Records excerpted from a collection |
<<<<
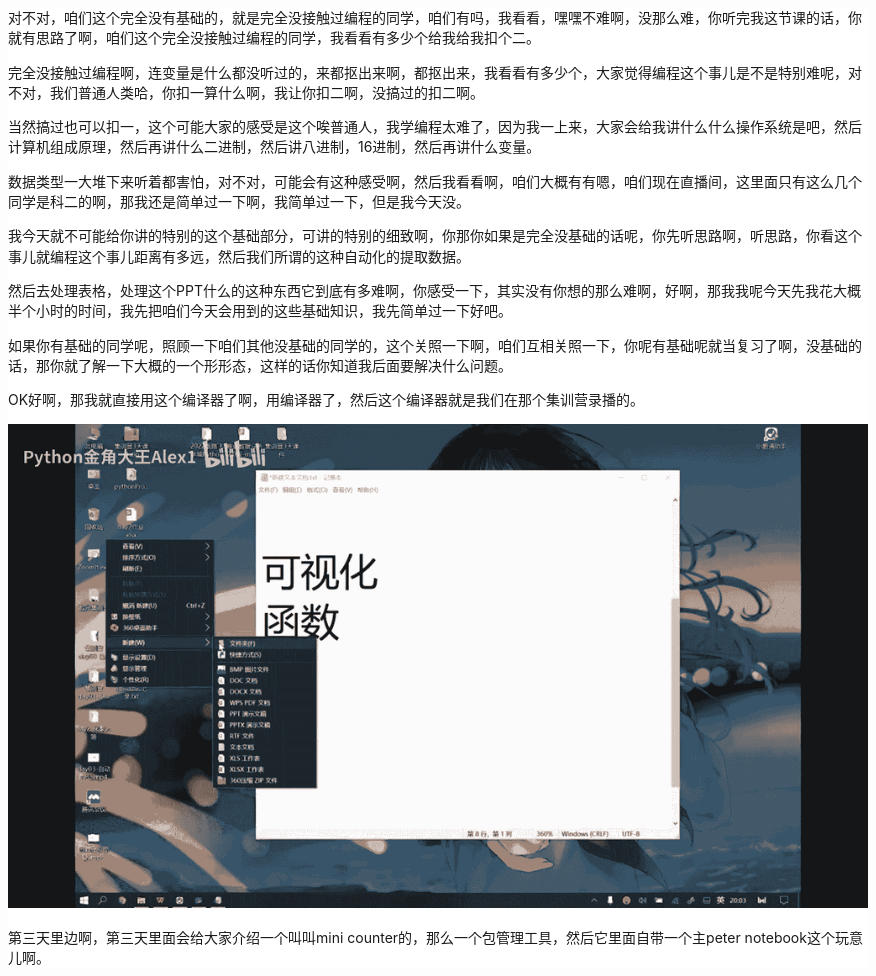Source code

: 对不对，咱们这个完全没有基础的，就是完全没接触过编程的同学，咱们有吗，我看看，嘿嘿不难啊，没那么难，你听完我这节课的话，你就有思路了啊，咱们这个完全没接触过编程的同学，我看看有多少个给我给我扣个二。

完全没接触过编程啊，连变量是什么都没听过的，来都抠出来啊，都抠出来，我看看有多少个，大家觉得编程这个事儿是不是特别难呢，对不对，我们普通人类哈，你扣一算什么啊，我让你扣二啊，没搞过的扣二啊。

当然搞过也可以扣一，这个可能大家的感受是这个唉普通人，我学编程太难了，因为我一上来，大家会给我讲什么什么操作系统是吧，然后计算机组成原理，然后再讲什么二进制，然后讲八进制，16进制，然后再讲什么变量。

数据类型一大堆下来听着都害怕，对不对，可能会有这种感受啊，然后我看看啊，咱们大概有有嗯，咱们现在直播间，这里面只有这么几个同学是科二的啊，那我还是简单过一下啊，我简单过一下，但是我今天没。

我今天就不可能给你讲的特别的这个基础部分，可讲的特别的细致啊，你那你如果是完全没基础的话呢，你先听思路啊，听思路，你看这个事儿就编程这个事儿距离有多远，然后我们所谓的这种自动化的提取数据。

然后去处理表格，处理这个PPT什么的这种东西它到底有多难啊，你感受一下，其实没有你想的那么难啊，好啊，那我我呢今天先我花大概半个小时的时间，我先把咱们今天会用到的这些基础知识，我先简单过一下好吧。

如果你有基础的同学呢，照顾一下咱们其他没基础的同学的，这个关照一下啊，咱们互相关照一下，你呢有基础呢就当复习了啊，没基础的话，那你就了解一下大概的一个形形态，这样的话你知道我后面要解决什么问题。

OK好啊，那我就直接用这个编译器了啊，用编译器了，然后这个编译器就是我们在那个集训营录播的。

![](img/f5dd9f240eef36e1d1256df7593ca01e_3.png)

第三天里边啊，第三天里面会给大家介绍一个叫叫mini counter的，那么一个包管理工具，然后它里面自带一个主peter notebook这个玩意儿啊。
>>>>
Give the records above as a Markdown table with the columns Row and Line, one non-blank line per row and the pictures left out.

EXERCISE OUTPUT |
| Row | Line |
|---|---|
| 1 | Source code |
| 2 | : 对不对，咱们这个完全没有基础的，就是完全没接触过编程的同学，咱们有吗，我看看，嘿嘿不难啊，没那么难，你听完我这节课的话，你就有思路了啊，咱们这个完全没接触过编程的同学，我看看有多少个给我给我扣个二。 |
| 3 | 完全没接触过编程啊，连变量是什么都没听过的，来都抠出来啊，都抠出来，我看看有多少个，大家觉得编程这个事儿是不是特别难呢，对不对，我们普通人类哈，你扣一算什么啊，我让你扣二啊，没搞过的扣二啊。 |
| 4 | 当然搞过也可以扣一，这个可能大家的感受是这个唉普通人，我学编程太难了，因为我一上来，大家会给我讲什么什么操作系统是吧，然后计算机组成原理，然后再讲什么二进制，然后讲八进制，16进制，然后再讲什么变量。 |
| 5 | 数据类型一大堆下来听着都害怕，对不对，可能会有这种感受啊，然后我看看啊，咱们大概有有嗯，咱们现在直播间，这里面只有这么几个同学是科二的啊，那我还是简单过一下啊，我简单过一下，但是我今天没。 |
| 6 | 我今天就不可能给你讲的特别的这个基础部分，可讲的特别的细致啊，你那你如果是完全没基础的话呢，你先听思路啊，听思路，你看这个事儿就编程这个事儿距离有多远，然后我们所谓的这种自动化的提取数据。 |
| 7 | 然后去处理表格，处理这个PPT什么的这种东西它到底有多难啊，你感受一下，其实没有你想的那么难啊，好啊，那我我呢今天先我花大概半个小时的时间，我先把咱们今天会用到的这些基础知识，我先简单过一下好吧。 |
| 8 | 如果你有基础的同学呢，照顾一下咱们其他没基础的同学的，这个关照一下啊，咱们互相关照一下，你呢有基础呢就当复习了啊，没基础的话，那你就了解一下大概的一个形形态，这样的话你知道我后面要解决什么问题。 |
| 9 | OK好啊，那我就直接用这个编译器了啊，用编译器了，然后这个编译器就是我们在那个集训营录播的。 |
| 10 | ![](img/f5dd9f240eef36e1d1256df7593ca01e_3.png) |
| 11 | 第三天里边啊，第三天里面会给大家介绍一个叫叫mini counter的，那么一个包管理工具，然后它里面自带一个主peter notebook这个玩意儿啊。 |